Die Staatsanwaltschaft akzeptierte das nicht und erreichte, dass der Verdächtige in Untersuchungshaft kam. Nach knapp drei Wochen kam er aber wieder frei. Die Entscheidung sei «im Hinblick auf die gegenwärtig bestehende Beweislage vertretbar», erklärte die Staatsanwaltschaft damals. Der Schwager blieb aber im Visier der Ermittler.
Was sagt der Schwager?
Der Mann bestreitet, Rebecca getötet zu haben. Er gibt an, Rebecca habe das Haus verlassen. Das konnte die Mordkommission anhand der Handydaten nicht feststellen. Sie geht davon aus, «dass Rebecca das Haus des Schwagers nicht lebend verlassen hat», wie die Staatsanwaltschaft mehrfach betonte.
Ob er aktuell erneut von der Polizei befragt wurde, ist unklar. Staatsanwaltschaftssprecher Petzold sagte dazu «aus ermittlungstaktischen Gründen» keine Angaben. Die Verteidigung des 33-Jährigen äußerte sich nicht auf eine Anfrage. Rebeccas Familie stand immer hinter ihm.
Was wurde unternommen, um Rebecca zu finden?
Seit dem Verschwinden von Rebecca sind bei der Polizei mehr als 3.200 Hinweise eingegangen. Im Oktober 2020 und Januar 2021 wurden in Berlin und Brandenburg Knochenfunde gemeldet. Es stellte sich jedoch heraus, dass sie zu Tieren gehörten. Vor etwa fünf Jahren entdeckten Jugendliche eine Decke und Knochen bei Kummersdorf in Brandenburg – auch diese standen nicht im Zusammenhang mit Rebecca, wie die Untersuchungen ergaben.
Seit dem Verschwinden von Rebecca hat die Polizei auch Waldgebiete entlang der Autobahn in Richtung Polen durchsucht – jedoch nicht das Grundstück der Großmutter.
Wie geht es nun weiter?
Bis Dienstagmittag gab die Staatsanwaltschaft keine Informationen darüber, ob bei den Durchsuchungen in Teiche Beweismittel entdeckt wurden. Es war unklar, wie lange der Einsatz südöstlich der Hauptstadt andauern sollte.

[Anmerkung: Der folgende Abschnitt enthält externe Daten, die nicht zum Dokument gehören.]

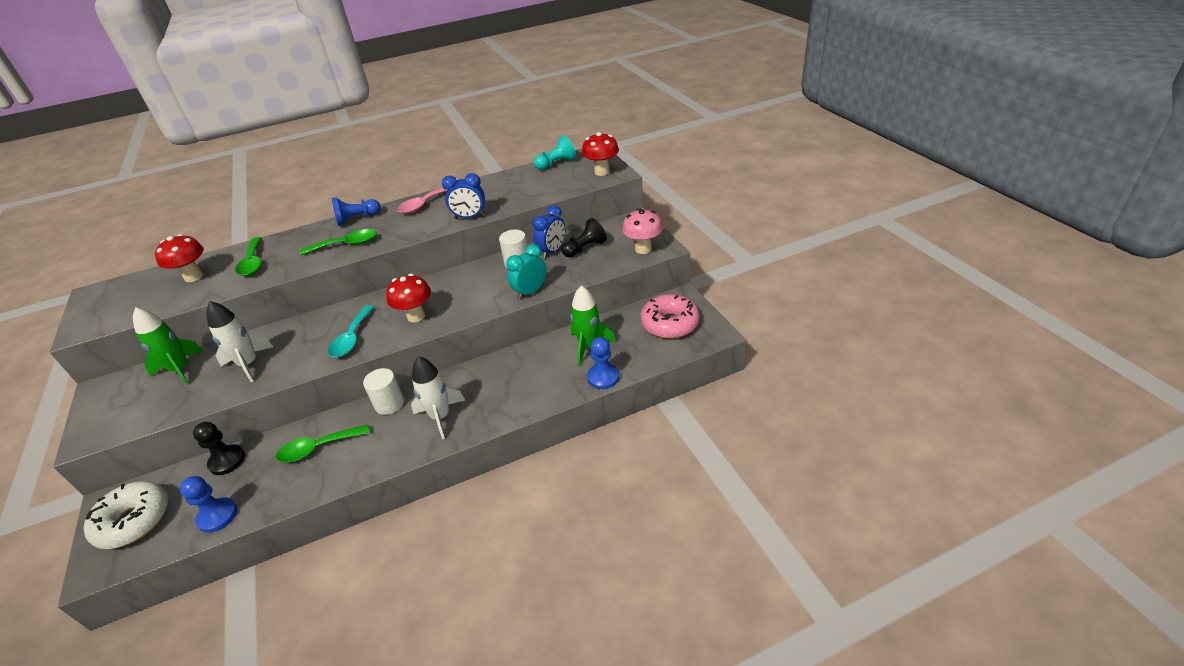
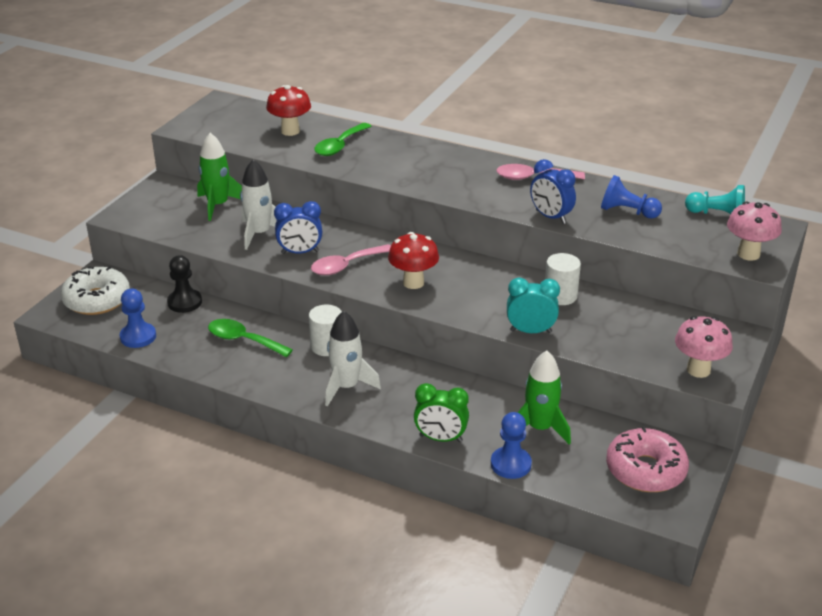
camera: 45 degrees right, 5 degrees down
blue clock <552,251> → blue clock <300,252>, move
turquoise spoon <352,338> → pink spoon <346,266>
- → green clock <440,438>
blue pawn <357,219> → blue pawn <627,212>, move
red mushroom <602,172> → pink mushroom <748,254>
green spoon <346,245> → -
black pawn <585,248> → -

Am zweiten Tag waren jedoch nur noch etwa halb so viele Polizisten vor Ort wie am Montag.
Die Ermittler hoffen auch auf Hinweise durch einen Zeugenaufruf zum Auto der Familie, einem pinken Twingo. Sie fragen, wer das Fahrzeug rund um den 18. Februar 2019 im Bereich der A12 Richtung Polen oder Tauche gesehen hat. Dazu wird auch ein Flyer verteilt werden.